The PCR assay had high sensitivity for EP-NC and thus it can quickly confirm cases of EP-NC that are suspected based on symptoms, imaging, and other immunologic tests. EP-NC is the most severe form of the disease and has high fatality, in addition to poor prognosis with severe sequelae.[3] Based on these results, it seems justifiable to perform a lumbar puncture to perform PCR of the CSF in order to confirm diagnosis of EP-NC and initiate appropriate treatment.

In a previous diagnostic study from Mexico, PCR was positive in all cases of P-NC.[7] This was an unexpected finding as parenchymal cysticerci have restricted contact with the CSF. However, only 7 participants with only P-NC were included in this study, limiting interpretation. In contrast, sensitivity among participants with P-NC in our study was only 42.9%, although CIs were relatively wide due to the small number of participants in this group. Clearly, a study with greater statistical power is needed; however, our findings demonstrate some uncertainty about the usefulness of PCR in ruling in a diagnosis of NC among patients with cysts restricted to the brain parenchyma.

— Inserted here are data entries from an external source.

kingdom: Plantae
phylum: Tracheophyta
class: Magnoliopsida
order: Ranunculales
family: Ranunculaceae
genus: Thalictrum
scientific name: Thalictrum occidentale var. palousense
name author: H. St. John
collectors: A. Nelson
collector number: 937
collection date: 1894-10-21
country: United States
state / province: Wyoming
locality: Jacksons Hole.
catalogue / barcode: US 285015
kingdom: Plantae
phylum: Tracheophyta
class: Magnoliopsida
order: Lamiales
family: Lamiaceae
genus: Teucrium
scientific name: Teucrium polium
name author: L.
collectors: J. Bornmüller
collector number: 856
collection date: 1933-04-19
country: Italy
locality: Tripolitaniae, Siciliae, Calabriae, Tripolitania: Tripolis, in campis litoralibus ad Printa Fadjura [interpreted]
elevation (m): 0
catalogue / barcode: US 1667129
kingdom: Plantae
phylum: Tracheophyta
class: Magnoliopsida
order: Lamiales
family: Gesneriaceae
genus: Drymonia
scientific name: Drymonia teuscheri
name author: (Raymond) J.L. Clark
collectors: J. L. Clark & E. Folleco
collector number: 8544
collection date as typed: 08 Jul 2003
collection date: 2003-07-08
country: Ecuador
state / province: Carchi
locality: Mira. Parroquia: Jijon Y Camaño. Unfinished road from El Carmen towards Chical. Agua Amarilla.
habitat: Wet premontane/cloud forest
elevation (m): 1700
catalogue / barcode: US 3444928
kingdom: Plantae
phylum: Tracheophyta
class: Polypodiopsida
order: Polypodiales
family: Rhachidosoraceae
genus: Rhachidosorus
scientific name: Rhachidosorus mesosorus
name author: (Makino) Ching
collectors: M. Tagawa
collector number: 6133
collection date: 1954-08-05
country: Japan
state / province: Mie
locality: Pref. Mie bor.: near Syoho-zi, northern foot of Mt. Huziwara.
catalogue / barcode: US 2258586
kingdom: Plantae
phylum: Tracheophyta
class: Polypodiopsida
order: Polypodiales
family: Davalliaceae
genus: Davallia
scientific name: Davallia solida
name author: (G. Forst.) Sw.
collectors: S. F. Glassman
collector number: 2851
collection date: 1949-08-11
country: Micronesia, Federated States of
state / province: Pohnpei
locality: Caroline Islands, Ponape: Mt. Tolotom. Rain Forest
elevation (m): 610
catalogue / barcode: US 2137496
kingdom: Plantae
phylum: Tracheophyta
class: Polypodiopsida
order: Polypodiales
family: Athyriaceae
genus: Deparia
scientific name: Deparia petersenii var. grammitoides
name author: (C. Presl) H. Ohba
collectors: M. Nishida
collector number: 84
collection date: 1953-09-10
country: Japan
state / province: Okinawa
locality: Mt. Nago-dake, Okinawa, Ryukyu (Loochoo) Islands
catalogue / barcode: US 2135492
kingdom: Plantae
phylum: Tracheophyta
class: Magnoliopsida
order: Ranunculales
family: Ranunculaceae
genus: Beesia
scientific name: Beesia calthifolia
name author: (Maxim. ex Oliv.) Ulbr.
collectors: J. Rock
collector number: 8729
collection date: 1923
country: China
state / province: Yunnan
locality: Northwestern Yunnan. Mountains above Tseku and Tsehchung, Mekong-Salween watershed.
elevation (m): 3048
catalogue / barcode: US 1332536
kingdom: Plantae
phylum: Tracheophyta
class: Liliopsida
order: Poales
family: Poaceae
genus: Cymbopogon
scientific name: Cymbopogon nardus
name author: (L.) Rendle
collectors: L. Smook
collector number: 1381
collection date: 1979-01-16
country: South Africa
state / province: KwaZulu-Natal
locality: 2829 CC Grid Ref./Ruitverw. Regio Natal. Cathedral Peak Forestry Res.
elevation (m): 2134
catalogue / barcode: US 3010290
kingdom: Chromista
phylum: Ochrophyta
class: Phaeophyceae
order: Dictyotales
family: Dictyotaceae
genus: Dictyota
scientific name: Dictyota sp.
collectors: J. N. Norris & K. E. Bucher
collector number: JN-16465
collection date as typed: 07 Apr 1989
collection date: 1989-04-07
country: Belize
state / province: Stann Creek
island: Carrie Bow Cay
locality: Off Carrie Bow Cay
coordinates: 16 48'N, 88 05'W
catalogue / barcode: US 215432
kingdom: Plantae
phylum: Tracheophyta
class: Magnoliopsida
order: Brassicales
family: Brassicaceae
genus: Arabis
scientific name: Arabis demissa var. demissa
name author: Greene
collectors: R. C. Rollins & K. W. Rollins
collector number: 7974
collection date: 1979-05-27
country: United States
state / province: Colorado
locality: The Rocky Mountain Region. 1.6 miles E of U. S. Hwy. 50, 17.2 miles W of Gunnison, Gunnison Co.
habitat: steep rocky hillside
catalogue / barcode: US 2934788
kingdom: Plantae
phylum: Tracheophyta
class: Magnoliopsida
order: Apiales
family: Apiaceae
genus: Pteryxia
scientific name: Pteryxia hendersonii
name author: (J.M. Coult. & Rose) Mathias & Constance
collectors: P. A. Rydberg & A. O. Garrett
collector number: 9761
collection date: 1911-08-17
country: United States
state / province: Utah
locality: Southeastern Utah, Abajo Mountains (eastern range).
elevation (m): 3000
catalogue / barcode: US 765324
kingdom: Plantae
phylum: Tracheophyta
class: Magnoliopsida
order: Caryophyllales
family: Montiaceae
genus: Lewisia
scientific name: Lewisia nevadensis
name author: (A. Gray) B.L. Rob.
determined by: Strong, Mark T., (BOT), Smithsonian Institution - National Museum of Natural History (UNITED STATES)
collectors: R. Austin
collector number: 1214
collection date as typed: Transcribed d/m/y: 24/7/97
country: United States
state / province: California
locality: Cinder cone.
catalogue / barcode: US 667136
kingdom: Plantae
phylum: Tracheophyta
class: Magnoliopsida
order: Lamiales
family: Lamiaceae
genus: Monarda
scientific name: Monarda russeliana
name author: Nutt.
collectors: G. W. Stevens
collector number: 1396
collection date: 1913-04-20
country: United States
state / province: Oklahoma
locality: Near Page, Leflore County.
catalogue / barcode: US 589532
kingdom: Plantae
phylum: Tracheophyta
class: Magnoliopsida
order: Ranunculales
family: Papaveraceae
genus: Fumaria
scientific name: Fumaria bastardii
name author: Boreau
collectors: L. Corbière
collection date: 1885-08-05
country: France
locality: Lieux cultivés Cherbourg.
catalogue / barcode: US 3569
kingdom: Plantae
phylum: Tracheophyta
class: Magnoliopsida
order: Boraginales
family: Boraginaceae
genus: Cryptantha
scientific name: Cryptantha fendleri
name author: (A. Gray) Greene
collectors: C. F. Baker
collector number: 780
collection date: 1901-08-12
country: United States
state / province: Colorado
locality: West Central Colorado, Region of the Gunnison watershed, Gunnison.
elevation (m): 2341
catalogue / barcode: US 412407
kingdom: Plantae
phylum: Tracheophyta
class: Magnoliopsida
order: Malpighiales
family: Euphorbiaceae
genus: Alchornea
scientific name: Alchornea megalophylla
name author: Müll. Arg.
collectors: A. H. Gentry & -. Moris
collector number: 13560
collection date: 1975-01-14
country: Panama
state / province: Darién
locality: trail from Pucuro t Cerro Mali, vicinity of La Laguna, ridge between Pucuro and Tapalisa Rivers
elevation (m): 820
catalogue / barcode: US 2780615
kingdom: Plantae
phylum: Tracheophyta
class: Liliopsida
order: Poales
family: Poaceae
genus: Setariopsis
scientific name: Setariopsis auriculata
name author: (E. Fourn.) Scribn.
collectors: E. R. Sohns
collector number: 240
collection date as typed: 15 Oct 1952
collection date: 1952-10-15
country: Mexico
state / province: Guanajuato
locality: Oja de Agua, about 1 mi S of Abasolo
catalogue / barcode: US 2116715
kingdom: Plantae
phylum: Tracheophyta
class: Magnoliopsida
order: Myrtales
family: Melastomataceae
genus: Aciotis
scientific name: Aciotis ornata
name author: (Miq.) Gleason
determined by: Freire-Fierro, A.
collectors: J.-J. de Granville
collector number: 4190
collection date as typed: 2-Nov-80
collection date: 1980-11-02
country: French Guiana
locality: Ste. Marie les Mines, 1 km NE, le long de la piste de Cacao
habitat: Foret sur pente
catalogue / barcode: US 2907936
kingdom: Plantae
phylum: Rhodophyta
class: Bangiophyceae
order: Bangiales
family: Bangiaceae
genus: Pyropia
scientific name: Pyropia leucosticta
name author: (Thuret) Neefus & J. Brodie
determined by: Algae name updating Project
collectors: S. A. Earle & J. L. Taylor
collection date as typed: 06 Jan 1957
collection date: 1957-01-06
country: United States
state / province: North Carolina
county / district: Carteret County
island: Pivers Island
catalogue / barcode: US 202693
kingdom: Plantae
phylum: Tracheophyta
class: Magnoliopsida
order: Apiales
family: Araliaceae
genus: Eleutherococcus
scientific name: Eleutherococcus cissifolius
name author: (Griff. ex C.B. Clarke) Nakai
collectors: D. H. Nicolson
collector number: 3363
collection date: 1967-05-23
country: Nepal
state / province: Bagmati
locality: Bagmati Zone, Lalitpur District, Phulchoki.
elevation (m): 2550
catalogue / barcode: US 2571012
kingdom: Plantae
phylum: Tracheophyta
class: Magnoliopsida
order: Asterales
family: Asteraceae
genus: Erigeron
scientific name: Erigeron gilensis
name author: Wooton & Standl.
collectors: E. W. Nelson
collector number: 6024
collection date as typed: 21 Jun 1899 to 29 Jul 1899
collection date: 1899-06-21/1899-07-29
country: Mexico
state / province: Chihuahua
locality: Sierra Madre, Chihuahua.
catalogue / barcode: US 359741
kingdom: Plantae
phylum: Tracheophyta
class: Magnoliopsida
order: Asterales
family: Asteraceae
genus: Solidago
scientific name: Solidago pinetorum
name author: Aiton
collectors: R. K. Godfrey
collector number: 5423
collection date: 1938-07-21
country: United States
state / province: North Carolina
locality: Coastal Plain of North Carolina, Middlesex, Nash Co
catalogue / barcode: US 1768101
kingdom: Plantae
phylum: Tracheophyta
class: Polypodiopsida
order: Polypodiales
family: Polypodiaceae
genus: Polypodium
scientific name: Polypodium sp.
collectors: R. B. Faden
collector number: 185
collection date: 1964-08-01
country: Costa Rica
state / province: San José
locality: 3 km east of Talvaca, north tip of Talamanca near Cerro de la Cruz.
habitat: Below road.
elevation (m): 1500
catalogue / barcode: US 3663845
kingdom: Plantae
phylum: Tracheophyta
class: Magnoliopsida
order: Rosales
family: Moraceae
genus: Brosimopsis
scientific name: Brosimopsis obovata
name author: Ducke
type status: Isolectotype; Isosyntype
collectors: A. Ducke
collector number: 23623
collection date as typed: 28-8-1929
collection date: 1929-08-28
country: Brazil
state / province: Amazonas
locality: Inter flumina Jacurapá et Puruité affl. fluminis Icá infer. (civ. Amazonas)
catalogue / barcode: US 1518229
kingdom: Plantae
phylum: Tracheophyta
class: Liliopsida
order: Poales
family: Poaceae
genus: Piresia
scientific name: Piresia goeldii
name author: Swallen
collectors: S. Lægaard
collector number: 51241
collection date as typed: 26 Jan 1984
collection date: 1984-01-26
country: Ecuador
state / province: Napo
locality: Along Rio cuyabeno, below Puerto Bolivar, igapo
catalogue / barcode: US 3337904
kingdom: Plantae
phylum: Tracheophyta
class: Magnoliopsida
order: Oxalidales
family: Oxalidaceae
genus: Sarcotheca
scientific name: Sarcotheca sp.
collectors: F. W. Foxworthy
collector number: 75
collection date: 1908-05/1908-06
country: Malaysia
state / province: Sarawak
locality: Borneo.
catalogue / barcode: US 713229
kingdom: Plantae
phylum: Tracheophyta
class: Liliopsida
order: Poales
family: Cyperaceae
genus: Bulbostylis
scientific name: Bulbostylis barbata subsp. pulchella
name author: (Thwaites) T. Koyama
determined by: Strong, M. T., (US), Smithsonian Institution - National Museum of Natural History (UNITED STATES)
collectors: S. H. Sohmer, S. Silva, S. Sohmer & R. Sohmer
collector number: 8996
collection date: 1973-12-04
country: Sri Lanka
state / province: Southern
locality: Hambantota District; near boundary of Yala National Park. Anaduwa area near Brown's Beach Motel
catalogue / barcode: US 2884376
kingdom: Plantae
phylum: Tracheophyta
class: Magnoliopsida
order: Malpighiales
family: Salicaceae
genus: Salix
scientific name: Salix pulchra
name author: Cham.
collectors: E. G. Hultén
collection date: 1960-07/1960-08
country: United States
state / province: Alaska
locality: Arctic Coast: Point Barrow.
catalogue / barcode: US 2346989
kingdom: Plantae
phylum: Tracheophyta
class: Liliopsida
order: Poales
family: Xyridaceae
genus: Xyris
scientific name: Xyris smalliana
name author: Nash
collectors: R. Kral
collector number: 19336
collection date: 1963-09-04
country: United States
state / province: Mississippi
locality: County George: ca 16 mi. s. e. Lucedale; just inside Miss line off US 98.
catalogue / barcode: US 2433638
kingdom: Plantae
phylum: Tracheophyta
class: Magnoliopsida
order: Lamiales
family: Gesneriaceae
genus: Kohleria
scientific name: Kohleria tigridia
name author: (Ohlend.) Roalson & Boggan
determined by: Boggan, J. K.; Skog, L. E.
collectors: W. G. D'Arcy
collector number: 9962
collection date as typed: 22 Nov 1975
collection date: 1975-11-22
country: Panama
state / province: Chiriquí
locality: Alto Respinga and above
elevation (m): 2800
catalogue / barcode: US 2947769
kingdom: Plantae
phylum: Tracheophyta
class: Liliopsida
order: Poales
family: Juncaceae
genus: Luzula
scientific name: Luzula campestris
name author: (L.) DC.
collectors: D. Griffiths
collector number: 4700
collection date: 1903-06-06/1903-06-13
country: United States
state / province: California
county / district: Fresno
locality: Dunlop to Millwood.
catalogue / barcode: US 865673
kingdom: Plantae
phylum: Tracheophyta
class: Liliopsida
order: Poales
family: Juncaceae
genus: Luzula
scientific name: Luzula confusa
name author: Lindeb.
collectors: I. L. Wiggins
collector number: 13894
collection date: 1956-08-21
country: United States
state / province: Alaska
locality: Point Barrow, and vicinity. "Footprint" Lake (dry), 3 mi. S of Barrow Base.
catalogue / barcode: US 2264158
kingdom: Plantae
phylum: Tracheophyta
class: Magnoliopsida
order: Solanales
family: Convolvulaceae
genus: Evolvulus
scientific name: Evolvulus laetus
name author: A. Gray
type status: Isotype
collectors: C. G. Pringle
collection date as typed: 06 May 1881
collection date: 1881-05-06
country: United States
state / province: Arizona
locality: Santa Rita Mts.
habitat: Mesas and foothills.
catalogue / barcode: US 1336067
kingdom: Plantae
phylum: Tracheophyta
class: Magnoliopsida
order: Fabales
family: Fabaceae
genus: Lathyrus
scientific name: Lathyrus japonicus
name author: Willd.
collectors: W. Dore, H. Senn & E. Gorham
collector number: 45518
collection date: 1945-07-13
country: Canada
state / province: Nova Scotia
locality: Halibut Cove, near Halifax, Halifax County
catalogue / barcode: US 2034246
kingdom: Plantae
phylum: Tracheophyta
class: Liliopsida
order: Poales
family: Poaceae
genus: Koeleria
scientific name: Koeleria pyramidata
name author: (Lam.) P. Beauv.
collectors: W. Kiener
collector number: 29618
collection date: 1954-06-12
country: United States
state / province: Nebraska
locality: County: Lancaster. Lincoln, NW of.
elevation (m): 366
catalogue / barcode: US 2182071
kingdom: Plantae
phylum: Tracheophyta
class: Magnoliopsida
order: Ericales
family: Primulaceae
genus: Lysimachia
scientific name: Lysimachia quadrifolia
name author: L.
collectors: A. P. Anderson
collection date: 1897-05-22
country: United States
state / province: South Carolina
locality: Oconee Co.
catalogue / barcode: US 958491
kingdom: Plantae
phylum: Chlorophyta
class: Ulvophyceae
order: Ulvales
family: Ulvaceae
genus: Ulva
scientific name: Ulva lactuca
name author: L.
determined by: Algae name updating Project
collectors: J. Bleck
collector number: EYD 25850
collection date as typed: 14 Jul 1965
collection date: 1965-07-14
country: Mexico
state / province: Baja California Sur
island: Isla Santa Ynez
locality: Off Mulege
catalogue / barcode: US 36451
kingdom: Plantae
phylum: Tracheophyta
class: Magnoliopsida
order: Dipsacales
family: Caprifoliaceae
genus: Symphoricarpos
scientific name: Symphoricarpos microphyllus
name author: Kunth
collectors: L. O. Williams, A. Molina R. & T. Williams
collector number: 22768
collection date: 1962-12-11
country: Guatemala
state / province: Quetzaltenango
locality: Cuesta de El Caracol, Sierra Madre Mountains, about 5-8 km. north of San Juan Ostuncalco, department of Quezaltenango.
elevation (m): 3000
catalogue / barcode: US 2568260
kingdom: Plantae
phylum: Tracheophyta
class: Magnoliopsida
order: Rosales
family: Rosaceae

A small study using a real-time PCR assay among immigrant patients in France reported that T solium DNA could persist in CSF for many years, even after antiparasitic treatment.[10] In our study, 9 participants with positive PCR were previously treated with cysticidal drugs, suggesting that the larvae may not be totally eliminated by treatment. Further studies are needed to determine if persistence of DNA in the CSF can be used to evaluate the effectiveness of treatment. Finally, our overall conclusions on the usefulness of PCR were similar to those of the study in Mexico using the same PCR assay.[7] This is important considering the genetic diversity of T solium, but validation in Africa and Asia is needed.

This prospective study demonstrated the usefulness of this PCR assay in CSF for diagnosing NC. PCR had high sensitivity and specificity for EP-NC, which is of particular value since it could be used when neuroimaging techniques have failed. Given the small size of this study, future studies with sufficient statistical power are needed to better understand the value of this assay in specific patient subgroups based on cyst phase, location, and burden.